Autant dire que cette nouvelle charge administrative, doublée du coût de son accompagnement par un service juridique (expert-comptable ou avocat spécialisé en droit social) qui peut osciller entre 800 et 1 200 euros, en dissuadera plus d’un, comme le prouve l'enquête réalisée sur le site du « Quotidien du pharmacien » (voir ci-dessous). Les pharmaciens ne sont pas les seuls à faire ce constat. Car Bruno Le Maire, ministre de l’Économie et des Finances, a beau vouloir assouplir le dispositif pour accepter un accord unilatéral dans les entreprises de moins de 11 salariés, Alain Griset, président de l’U2P, n’en dénonce pas moins le formalisme qui pèse sur cette prime. D’accord sur le principe, beaucoup de patrons de TPE ne la verseront pas cette année pour échapper aux complications administratives supplémentaires, mais aussi à une source de conflit inutile au sein de l’entreprise.
Critère de productivité
Le succès de la prime Macron ne sera donc pas reconductible. Mais il s'agit surtout d'un « flop » pour Bercy, qui pensait par ce biais inciter les entreprises de moins de 10 salariés à mettre en place des accords d’intéressement. Certes, l’accord d’intéressement peut être un outil managérial intéressant, comme le relève Olivier Desplats. Du reste, constate son confrère Joël Lecoeur, il n'est pas rare que les titulaires, parmi les plus jeunes, y aient recours « pour motiver les équipes ». « Il nécessite toutefois d’être expliqué et commenté en réunion aux membres de l’équipe officinale », ajoute Olivier Desplats.
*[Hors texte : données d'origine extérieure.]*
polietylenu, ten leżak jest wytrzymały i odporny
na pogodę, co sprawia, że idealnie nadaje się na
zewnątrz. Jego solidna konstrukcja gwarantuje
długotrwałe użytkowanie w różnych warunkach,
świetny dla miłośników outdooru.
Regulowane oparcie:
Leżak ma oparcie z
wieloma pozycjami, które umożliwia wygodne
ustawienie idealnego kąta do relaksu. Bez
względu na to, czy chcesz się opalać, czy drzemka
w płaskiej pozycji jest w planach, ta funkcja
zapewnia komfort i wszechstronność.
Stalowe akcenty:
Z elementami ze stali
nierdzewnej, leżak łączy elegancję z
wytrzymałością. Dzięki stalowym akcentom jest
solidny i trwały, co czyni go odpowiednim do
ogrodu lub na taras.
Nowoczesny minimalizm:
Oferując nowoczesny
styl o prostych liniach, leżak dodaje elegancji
Pour autant, il ne semble pas approprié, de l’avis des experts-comptables, de le mettre en place actuellement, tant le modèle économique de l’officine se trouve aujourd’hui dans une période transitoire, avec les incertitudes inhérentes à toute mutation. « Un accord d’intéressement pourrait être contre-productif car nous ne disposons pas du recul nécessaire pour en mesurer l’impact réel sur l’entreprise », expose Olivier Desplats. La raison en est simple. Le socle de l’intéressement repose sur l'évolution de la marge brute globale (hors médicaments remboursables) à laquelle aura été retranchée l’évolution des frais de personnel. En un mot, le résultat redistribué aux salariés sera le fruit de leur productivité. Un critère d'autant plus difficile à appréhender que le modèle de l’officine s'oriente désormais vers une économie de services.